Like its predecessor, it doesn’t treat its audience like simpletons, but the plot is simple enough that it can be followed along by kids. Yes, thematically its similar to 2004’s Incredibles, but the new villain the Screenslaver is much darker in tone than Syndrome was. By taking advantage of everyone looking at a screen of some sort all the time, he’s commenting on the nature of modern humanity’s propensity for escaping the real world and not attempting to make a difference yourself. When his identity and motivations for his actions become clear it also resonates deeper since he’s not necessarily wrong that superheroes are making humanity weaker by relying on them. That kind of grey-area character is what makes these films so thoughtful and relevant even after you leave the theater, and something you don’t see a lot in modern children’s movies.
The score is slick, biting, and a treat to listen to. It complements the sixties/secret agent/James Bond style of the narrative and setting perfectly. Imagine my surprise when I saw Michael Giacchino’s name in the credits! For the last few years I’ve been on his case for providing some truly bland scores to the ‘Star Trek’ films, ‘Rogue One: A Star Wars Story,’ ‘Spider-Man Homecoming,’ and even plagiarizing himself with the music in ‘Doctor Strange.’ Investigating into his other work, I was also surprised to see he provided the score for ‘Coco,’ which was extraordinary in utilizing Mexican styles of music. Given the strong style employed here as well, it seems like that’s what’s needed for him to turn in memorable work.
Pixar manages to make lightning strike twice with this sharp, funny, and aware sequel.

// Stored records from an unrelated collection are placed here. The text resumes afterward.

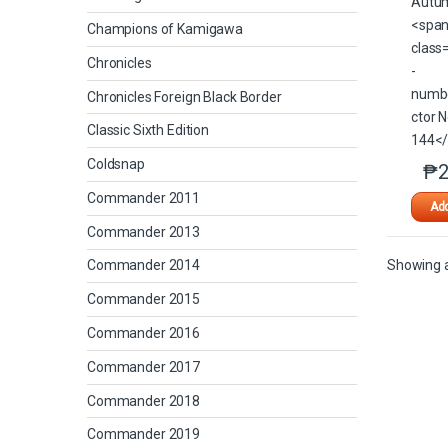
Champions of Kamigawa
Chronicles
Chronicles Foreign Black Border
Classic Sixth Edition
Coldsnap
₱
2
Commander 2011
Add
Commander 2013
Showing al
Commander 2014
Commander 2015
Commander 2016
Commander 2017
Commander 2018
Commander 2019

All our favorite characters are back and with Brad Bird returning as writer and director, his stamp of quality is all over this picture. Some thematic elements and plot beats are reused, and the secret identity of the enigmatic villain is a tad predictable, but Incredibles 2 gets you laughing, excited, scared, and makes you think. A rare treat in that the sequel is practically as good as its predecessor, and worth the wait of fourteen years. Four and a half stars.